Stored data entries
>>>
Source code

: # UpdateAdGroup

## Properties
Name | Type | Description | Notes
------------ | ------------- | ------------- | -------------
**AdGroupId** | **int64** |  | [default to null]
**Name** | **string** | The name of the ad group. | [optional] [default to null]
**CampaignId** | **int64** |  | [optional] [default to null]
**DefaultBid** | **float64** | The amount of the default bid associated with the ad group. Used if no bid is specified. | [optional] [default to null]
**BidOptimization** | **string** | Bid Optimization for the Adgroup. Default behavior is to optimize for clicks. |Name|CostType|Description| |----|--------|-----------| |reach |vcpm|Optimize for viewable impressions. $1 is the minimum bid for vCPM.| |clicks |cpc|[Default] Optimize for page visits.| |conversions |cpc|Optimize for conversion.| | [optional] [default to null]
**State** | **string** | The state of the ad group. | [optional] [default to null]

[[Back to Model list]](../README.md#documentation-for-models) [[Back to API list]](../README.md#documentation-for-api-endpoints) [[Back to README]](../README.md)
<<<
## Problem statement
Write every record above out again exactly as it stands.

## Exercise solution
Source code

: # UpdateAdGroup

## Properties
Name | Type | Description | Notes
------------ | ------------- | ------------- | -------------
**AdGroupId** | **int64** |  | [default to null]
**Name** | **string** | The name of the ad group. | [optional] [default to null]
**CampaignId** | **int64** |  | [optional] [default to null]
**DefaultBid** | **float64** | The amount of the default bid associated with the ad group. Used if no bid is specified. | [optional] [default to null]
**BidOptimization** | **string** | Bid Optimization for the Adgroup. Default behavior is to optimize for clicks. |Name|CostType|Description| |----|--------|-----------| |reach |vcpm|Optimize for viewable impressions. $1 is the minimum bid for vCPM.| |clicks |cpc|[Default] Optimize for page visits.| |conversions |cpc|Optimize for conversion.| | [optional] [default to null]
**State** | **string** | The state of the ad group. | [optional] [default to null]

[[Back to Model list]](../README.md#documentation-for-models) [[Back to API list]](../README.md#documentation-for-api-endpoints) [[Back to README]](../README.md)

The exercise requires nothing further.